Which is why Paul said “FRUIT,” not “fruits.” This fruit is a gift of God, not even really definable by us finite humans. Paul wrote these words to the Galatians focusing on the Spirit. We ourselves  just aren’t capable of this FRUIT.

The works of the flesh are obvious: immorality, impurity, idolatry, sorcery, hatred, jealousy, range, selfishness, dissensions, drinking bouts, orgies and the like.

And there are many more. Sin abounds. Our world beckons us toward evil. This imbalance between good and evil has always existed, and for this reason God sent the flood, and the fire next time, and why Jesus talked about Gehenna, and he meant not just any old garbage pit but the eternal fires of what came to be called hell.

Except.

Those who belong to Jesus the Christ have crucified their flesh, with its passions and desires.

That is, the passion that builds inside into immorality, impurity and the like … has been crucified. I don’t always know what to think about Paul’s confidence, not in me I belong to Jesus, but I have not quite crucified my flesh.

He who follows you, Lord, is like a tree planted near running water that yields its fruit in due season and whose leaves never fade.

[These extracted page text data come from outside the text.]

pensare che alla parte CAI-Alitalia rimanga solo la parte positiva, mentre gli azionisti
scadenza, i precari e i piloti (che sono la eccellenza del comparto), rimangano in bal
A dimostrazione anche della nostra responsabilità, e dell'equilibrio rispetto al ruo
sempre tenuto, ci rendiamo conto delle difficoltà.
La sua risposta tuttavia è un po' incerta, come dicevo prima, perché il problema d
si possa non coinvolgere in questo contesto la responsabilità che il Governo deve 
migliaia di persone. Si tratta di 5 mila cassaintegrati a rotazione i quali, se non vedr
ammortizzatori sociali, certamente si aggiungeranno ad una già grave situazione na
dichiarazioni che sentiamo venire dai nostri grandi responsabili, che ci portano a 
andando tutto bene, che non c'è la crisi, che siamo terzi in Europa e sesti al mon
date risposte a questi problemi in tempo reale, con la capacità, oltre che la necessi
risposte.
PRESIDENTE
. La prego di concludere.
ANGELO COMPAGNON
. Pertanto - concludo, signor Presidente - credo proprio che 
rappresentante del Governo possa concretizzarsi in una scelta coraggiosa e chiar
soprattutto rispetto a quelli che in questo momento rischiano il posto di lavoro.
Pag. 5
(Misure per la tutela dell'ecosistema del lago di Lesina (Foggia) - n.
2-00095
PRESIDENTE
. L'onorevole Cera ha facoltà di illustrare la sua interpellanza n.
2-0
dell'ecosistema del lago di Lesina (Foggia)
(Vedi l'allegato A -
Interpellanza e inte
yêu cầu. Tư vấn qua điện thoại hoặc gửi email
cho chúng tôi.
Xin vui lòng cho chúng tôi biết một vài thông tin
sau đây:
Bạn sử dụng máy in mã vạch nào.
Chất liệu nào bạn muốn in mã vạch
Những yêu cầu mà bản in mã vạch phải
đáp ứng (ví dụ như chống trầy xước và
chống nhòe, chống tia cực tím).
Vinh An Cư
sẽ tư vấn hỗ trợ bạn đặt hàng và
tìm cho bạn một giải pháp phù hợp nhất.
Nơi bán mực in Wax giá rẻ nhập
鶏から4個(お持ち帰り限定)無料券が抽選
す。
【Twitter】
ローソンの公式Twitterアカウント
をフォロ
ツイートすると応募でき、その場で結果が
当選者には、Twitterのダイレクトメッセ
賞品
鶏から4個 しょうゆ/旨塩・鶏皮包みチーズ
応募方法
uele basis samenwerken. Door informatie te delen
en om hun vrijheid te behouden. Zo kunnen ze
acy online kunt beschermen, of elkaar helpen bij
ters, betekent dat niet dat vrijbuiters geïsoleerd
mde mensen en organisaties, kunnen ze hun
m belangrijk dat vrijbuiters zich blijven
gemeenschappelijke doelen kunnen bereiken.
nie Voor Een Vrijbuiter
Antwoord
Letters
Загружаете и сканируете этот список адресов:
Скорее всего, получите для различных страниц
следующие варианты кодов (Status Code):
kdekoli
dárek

On the many good days, that’s how I feel and even see myself. I am so grateful for words to describe this joy. There are moments when I feel like “chaff driven away by the wind,” but even then the watches over me, while the way of the wicked vanishes.

I keep thinking about how the guys with us in the blue workshirts are going back to cells, and we’re going back to the Comfort Inn.

The Shepherd keeps on calling all of us around the table, just before Danville Correctional Center’s Friday dinner. The prison walls seem less thick. We learn together the elusive but compelling way of honesty and confession. We feel some satisfaction looking into each other’s faces. Tomorrow we will administer absolution to each other as we kneel one at a time before our neighbor.

“David, in the name of Jesus, all your sins are forgiven.” And I will stand and turn to my neighbor in the circle and say the words to him.

My sheep hear my voice, says the Lord. I know them, and they follow me.